### WHAT TO PRODUCE
Take from the material every line that contains the word "CROSS".

### INFORMATION PROVIDED
______________________________

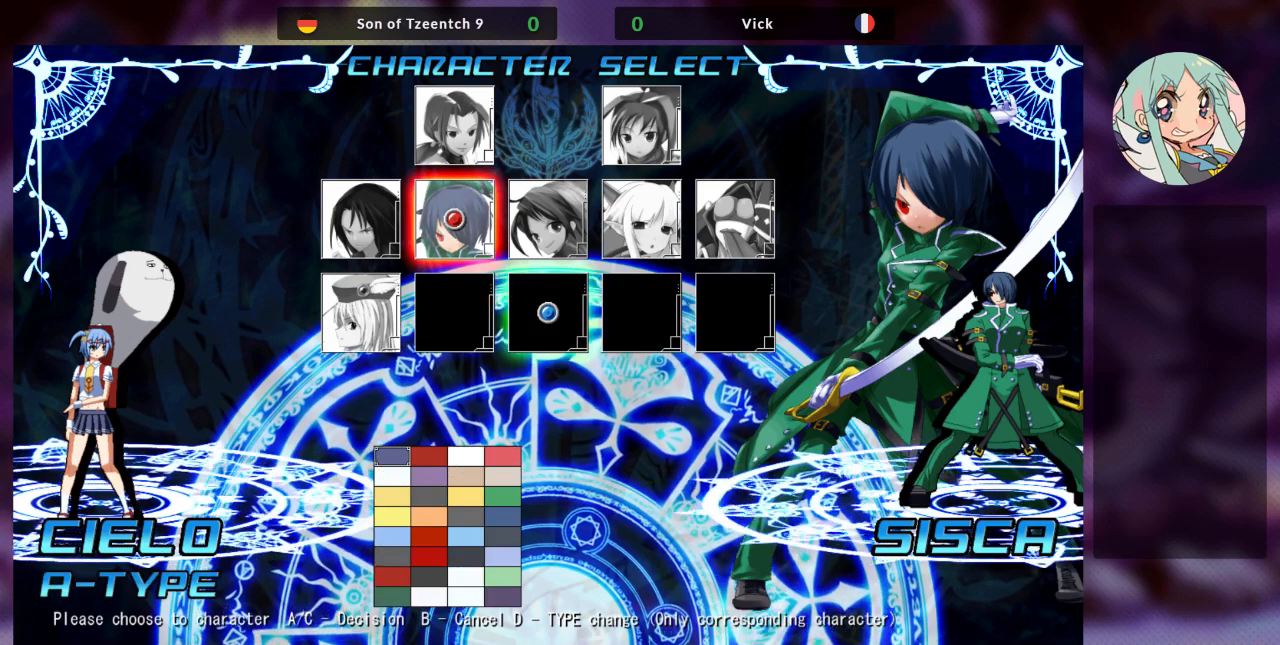
{"buttons": ["CROSS"], "left_stick": "center", "events": []}
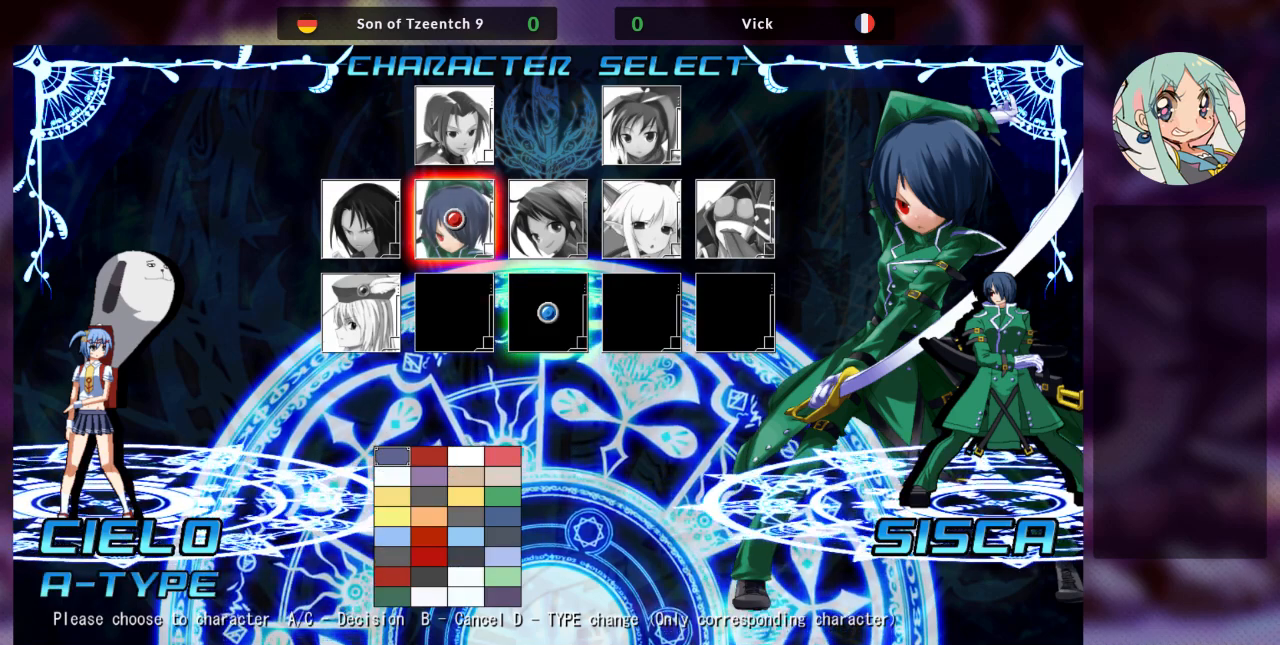
{"buttons": [], "left_stick": "center", "events": [[133, "CROSS", "up"]]}
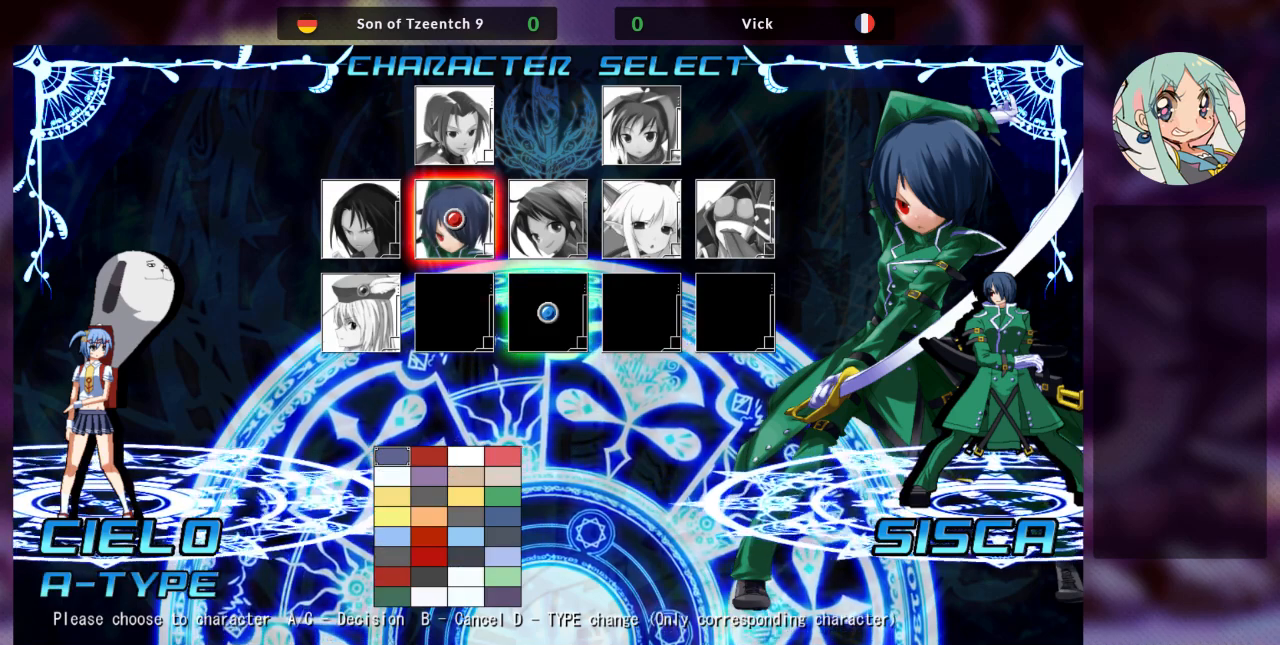
{"buttons": [], "left_stick": "center", "events": []}
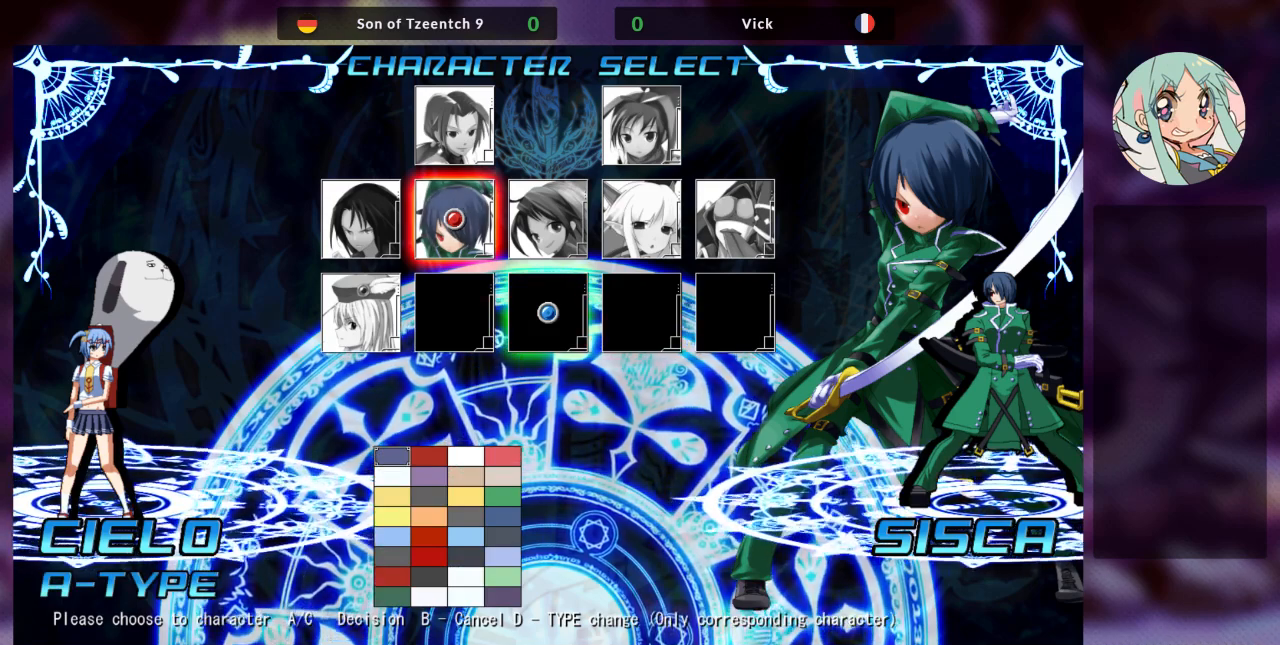
{"buttons": [], "left_stick": "center", "events": [[67, "SQUARE", "down"], [167, "SQUARE", "up"]]}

______________________________

### ANSWER TO THIS TASK
{"buttons": ["CROSS"], "left_stick": "center", "events": []}
{"buttons": [], "left_stick": "center", "events": [[133, "CROSS", "up"]]}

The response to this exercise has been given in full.